By Fr. Joe Nassal, C.PP.S.

At our recent provincial assembly in Indianapolis, the Missionaries of the Precious Blood hung a banner with the quote from St. Gaspar, our founder, chosen to be a focal point of our gathering. It urged us, “Do ordinary things with great spirit.” As we return to the Church’s season of Ordinary Time, our founder’s admonition might be etched upon our minds as we embrace the daily challenges of the next few months.

All three readings reveal the power of right relationship with God that is needed to “do ordinary things with great spirit.” In the first reading, from the Book of Exodus, God tells Moses to remind the Israelites that it was God who liberated them from slavery by bearing them up “on eagle wings.” If they stay faithful to the covenant God made with them, they will be God’s “special possession, dearer to me than all other people.”

St. Paul in his letter to the Romans picks up this theme of the intimacy of relationship God desires to have with us. But Paul takes us deeper into the mystery of this relationship, reminding us that “while we were still helpless,” Jesus shed his Precious Blood to save us from our sin.

“God proves his love for us in that while we were still sinners Christ died for us,” Paul writes. Then, capturing a phrase essential to our spirituality, Paul says we are “justified by his blood.” It is the Blood of Christ that frees us from sin, draws us closer in the circle of relationship, and moves us out into the mission of reconciliation and renewal.

What does it mean to be justified by the Blood of Christ? No matter what sins imprison us, or guilt haunts our step, the Blood of Christ seeps deep into our souls to bring us healing. It is Christ alone, through his Precious Blood, who gives us a new lease on life.

We see this realized in the motley crew of missionaries Jesus chooses in the Gospel. Looking at the vast crowd who “were troubled and abandoned,” Jesus chooses twelve from among his disciples to help him in his ministry to those on the margins. The call of the twelve apostles reflects the difference between making a living and making a life. Is what I am doing for a living, my life?
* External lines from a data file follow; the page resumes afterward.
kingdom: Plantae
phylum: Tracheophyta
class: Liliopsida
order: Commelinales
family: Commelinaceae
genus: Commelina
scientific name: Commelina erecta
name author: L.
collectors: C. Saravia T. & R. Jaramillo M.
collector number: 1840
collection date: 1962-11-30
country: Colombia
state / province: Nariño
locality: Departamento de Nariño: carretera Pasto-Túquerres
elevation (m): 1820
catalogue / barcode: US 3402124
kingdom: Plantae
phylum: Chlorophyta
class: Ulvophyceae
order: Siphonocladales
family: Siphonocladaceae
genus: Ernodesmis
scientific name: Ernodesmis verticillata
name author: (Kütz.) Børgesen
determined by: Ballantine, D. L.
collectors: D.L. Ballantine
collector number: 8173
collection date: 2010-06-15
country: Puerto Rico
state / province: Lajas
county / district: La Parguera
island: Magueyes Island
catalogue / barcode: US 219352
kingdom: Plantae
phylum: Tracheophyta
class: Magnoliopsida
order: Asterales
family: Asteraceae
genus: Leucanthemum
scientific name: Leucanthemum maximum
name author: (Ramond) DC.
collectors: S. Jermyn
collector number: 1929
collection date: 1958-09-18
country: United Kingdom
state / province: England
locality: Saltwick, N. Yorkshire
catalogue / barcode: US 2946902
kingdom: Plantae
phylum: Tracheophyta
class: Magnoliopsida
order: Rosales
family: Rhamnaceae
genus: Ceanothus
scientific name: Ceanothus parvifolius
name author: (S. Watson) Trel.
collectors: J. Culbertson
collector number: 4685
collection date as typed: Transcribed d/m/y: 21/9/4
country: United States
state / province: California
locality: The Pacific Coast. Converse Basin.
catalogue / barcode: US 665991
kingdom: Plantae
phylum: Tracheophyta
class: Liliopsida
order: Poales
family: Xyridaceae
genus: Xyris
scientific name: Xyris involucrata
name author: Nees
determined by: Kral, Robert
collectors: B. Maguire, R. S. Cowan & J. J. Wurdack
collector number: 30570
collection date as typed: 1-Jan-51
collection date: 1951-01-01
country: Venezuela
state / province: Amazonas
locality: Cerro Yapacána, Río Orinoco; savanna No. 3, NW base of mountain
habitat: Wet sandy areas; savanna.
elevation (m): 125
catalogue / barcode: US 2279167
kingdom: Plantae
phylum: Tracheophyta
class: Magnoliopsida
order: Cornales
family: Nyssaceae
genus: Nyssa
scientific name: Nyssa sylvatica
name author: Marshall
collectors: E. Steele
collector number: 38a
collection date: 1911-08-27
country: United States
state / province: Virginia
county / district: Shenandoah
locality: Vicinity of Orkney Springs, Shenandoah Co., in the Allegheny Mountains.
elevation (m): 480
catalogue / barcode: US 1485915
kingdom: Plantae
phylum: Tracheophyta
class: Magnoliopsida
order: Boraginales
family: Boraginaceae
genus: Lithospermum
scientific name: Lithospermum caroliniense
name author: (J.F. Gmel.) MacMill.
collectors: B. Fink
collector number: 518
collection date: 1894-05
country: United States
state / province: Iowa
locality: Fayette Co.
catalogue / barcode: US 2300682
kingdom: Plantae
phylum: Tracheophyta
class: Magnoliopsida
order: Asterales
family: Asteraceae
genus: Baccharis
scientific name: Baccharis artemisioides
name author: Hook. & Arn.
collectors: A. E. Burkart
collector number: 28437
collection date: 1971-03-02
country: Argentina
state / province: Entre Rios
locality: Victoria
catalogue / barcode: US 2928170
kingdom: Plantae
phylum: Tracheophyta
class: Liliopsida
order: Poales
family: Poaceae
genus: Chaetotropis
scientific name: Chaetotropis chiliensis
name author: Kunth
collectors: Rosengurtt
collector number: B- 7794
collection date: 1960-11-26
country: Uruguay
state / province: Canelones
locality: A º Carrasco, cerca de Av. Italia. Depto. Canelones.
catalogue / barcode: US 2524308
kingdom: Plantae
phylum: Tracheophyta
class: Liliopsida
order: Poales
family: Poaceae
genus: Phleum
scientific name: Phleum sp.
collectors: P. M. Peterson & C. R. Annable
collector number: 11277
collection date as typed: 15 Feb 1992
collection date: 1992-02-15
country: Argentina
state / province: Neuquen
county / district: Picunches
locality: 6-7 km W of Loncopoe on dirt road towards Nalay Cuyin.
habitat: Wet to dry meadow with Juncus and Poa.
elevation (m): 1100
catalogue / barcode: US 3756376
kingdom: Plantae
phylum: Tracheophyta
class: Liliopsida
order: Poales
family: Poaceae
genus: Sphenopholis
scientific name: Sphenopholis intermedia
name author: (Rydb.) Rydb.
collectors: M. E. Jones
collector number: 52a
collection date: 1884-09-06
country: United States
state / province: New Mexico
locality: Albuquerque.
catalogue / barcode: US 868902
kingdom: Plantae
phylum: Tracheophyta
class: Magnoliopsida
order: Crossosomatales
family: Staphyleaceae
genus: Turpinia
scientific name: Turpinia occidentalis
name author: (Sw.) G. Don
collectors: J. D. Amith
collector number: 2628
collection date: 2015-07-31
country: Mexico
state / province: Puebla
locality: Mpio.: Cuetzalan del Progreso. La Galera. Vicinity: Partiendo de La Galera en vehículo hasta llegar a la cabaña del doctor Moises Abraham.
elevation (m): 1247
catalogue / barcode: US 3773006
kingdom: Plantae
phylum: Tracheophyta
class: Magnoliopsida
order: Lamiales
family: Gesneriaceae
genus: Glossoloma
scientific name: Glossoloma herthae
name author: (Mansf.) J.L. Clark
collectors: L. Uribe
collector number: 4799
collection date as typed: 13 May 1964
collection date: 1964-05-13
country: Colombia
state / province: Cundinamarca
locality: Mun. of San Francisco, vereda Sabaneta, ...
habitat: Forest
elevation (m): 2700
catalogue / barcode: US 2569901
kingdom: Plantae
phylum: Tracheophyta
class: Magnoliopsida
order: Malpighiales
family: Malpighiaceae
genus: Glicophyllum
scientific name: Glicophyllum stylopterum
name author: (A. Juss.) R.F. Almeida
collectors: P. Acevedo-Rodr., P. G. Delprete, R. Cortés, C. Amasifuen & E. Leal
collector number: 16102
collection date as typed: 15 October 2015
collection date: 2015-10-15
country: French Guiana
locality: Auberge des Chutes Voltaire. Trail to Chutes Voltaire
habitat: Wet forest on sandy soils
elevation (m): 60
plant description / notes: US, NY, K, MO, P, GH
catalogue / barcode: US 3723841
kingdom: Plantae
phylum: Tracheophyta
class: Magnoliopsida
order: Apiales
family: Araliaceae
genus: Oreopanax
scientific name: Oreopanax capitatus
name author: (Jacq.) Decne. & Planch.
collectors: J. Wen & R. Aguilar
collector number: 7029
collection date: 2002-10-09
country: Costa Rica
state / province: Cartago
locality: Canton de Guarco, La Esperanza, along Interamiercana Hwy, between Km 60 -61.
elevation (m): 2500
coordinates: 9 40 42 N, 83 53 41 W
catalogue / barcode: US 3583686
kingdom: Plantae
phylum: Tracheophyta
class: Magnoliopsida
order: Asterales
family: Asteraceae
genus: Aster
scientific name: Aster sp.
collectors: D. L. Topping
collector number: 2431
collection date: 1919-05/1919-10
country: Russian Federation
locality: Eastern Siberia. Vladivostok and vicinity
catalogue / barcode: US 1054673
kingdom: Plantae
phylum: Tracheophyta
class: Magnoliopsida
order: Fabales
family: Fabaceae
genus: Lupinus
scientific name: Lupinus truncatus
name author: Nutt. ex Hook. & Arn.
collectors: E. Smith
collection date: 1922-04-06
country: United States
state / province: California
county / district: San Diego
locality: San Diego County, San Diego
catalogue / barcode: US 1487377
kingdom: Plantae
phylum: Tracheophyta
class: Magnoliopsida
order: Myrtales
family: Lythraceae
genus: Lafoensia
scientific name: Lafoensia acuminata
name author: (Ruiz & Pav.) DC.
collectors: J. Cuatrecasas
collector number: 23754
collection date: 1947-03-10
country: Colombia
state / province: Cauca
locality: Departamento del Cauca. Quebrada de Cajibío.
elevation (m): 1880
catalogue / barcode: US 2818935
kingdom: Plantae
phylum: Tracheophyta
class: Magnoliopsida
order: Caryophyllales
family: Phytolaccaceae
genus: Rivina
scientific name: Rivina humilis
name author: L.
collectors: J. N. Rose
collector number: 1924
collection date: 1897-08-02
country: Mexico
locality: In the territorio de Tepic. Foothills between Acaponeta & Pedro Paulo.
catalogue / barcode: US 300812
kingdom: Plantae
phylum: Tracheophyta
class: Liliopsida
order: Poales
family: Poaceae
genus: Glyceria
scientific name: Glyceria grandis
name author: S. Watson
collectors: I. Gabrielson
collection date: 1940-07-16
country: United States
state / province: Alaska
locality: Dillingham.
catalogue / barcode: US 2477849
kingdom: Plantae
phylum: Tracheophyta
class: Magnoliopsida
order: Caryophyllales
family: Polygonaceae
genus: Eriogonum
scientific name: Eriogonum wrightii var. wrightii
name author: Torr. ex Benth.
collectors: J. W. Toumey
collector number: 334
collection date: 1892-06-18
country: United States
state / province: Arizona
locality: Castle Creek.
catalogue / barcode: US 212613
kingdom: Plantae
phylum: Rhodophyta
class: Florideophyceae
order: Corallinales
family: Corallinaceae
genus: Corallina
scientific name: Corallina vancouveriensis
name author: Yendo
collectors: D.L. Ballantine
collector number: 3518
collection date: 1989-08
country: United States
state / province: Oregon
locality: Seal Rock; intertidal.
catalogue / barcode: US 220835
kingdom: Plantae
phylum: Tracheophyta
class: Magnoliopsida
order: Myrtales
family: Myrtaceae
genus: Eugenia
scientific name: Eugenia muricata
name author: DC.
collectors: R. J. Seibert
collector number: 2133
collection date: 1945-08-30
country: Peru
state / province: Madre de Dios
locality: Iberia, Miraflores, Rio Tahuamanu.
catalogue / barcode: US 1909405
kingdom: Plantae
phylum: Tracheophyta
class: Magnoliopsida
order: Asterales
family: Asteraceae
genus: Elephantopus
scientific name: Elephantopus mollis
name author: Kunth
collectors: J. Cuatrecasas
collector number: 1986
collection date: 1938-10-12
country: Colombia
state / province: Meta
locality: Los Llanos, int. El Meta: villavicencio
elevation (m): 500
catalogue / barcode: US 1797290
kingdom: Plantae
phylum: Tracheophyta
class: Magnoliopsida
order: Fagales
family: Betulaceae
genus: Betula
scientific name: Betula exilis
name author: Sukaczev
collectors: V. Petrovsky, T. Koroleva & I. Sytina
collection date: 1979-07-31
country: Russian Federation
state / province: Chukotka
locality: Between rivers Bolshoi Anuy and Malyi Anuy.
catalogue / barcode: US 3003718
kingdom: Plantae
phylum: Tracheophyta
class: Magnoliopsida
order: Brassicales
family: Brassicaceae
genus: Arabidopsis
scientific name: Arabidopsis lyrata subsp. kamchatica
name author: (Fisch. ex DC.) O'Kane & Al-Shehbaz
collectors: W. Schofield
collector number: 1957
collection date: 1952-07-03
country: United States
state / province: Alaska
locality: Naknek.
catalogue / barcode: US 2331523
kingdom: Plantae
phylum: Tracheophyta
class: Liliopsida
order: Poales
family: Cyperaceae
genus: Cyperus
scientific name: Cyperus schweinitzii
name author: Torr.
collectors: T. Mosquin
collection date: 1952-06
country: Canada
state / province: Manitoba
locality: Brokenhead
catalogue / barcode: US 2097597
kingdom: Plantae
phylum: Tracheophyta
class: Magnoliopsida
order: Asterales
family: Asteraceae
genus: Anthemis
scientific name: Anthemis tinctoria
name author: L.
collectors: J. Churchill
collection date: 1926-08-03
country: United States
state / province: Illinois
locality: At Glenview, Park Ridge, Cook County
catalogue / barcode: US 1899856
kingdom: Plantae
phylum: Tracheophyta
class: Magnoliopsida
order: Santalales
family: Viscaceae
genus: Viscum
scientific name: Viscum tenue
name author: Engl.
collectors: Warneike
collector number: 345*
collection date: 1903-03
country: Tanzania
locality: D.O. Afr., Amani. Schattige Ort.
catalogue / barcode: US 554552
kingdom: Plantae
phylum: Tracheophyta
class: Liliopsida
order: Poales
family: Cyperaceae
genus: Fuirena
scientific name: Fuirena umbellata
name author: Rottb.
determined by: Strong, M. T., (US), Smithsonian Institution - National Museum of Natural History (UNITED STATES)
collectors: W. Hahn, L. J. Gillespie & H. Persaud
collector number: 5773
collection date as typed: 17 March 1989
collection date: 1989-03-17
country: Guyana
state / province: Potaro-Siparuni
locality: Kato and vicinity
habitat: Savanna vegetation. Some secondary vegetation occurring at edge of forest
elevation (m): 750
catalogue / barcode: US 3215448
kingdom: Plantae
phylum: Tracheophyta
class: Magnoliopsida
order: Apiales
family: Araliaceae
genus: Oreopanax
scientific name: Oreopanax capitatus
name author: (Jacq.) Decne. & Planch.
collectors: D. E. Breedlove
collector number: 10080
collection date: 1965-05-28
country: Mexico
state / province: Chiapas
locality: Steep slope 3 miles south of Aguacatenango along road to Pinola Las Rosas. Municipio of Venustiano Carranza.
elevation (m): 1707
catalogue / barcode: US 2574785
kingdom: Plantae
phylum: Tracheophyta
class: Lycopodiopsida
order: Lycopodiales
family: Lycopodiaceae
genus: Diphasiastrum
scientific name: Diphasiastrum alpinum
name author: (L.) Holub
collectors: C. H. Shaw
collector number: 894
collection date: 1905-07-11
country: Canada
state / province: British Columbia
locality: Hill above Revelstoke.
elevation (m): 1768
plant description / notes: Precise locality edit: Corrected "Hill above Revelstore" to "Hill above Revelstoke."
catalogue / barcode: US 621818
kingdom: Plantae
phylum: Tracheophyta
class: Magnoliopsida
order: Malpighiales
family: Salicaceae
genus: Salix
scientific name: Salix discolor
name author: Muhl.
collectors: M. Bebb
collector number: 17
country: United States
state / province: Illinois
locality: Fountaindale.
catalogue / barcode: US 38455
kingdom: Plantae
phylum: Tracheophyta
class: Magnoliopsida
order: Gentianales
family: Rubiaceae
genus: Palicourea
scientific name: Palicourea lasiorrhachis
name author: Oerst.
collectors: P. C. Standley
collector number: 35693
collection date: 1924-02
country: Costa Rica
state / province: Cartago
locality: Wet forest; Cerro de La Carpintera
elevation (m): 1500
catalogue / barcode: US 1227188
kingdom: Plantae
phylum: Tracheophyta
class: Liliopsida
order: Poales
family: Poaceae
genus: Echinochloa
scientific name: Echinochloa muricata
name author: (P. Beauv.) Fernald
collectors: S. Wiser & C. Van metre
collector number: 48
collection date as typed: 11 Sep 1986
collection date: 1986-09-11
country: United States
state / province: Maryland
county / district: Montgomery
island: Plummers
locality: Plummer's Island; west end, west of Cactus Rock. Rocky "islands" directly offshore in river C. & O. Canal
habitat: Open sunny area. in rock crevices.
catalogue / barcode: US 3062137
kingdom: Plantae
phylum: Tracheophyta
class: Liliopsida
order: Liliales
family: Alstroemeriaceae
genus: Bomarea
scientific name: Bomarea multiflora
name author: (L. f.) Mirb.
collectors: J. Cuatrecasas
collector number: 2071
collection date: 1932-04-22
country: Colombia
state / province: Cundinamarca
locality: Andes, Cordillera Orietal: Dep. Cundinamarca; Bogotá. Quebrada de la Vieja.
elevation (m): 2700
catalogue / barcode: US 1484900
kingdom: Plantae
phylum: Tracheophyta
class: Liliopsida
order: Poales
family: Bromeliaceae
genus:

Or, as the Quaker teacher Parker Palmer said, “The life I am living is not the same as the life that wants to live in me.”

These twelve were probably doing fine in their chosen occupations. They were making a living. But when he chose them to be his apostles, Jesus tapped a new life that was waiting to be born in them. In his terrific book on discernment, “Let Your Life Speak,” Palmer asks, “When I listen to my life, what is my life trying to tell me?”

These former fishers and farmers, tax collectors and carpenters, were now listening to a life that “gave them authority over unclean spirits” and the ability “to cure every disease and every illness.” They listened to their lives and Jesus spoke truth to them that gave them new courage to proclaim, “The kingdom of heaven is at hand.”

Being a disciple means “to be with Jesus.” To stay close to him, to break bread with him, to listen to his teaching and act upon it in our lives. The twelve who are chosen and sent “to the lost sheep of the house of Israel,” are called by name to address the evil in the world and to preach Good News. No background check is necessary. Though there may be skeletons in their closets that sometimes rattle and shake their commitment to follow the call, the impor­tance of naming these twelve is that Jesus chooses ordinary people to live an extraordinary dream.

Like Peter, we may sometimes speak before we think and so set ourselves up for failure by being unable to live up to our word. Like James and John, our tempera­ment and ambition may get in the way at times. But the naming of the twelve reminds us that we are ordinary people who are frail and sometimes fearful, weak and sometimes weary, who are called to live every day with great spirit.

Like the twelve, we may not be the brightest or the best, the holiest or the most honest. The bones of our disappointments, our despair, our dashed dreams may rattle in the dark corners of our soul’s closet. What matters is we have been “justified by his blood,” and summoned to live lives worthy of our calling in the dailiness of our lives, “to do ordinary things with great spirit.”

 

 

 

Fr. Joe Nassal, C.PP.S., a noted author, preacher and retreat leader, also serves as vice provincial director of the United States Province of the Missionaries of the Precious Blood.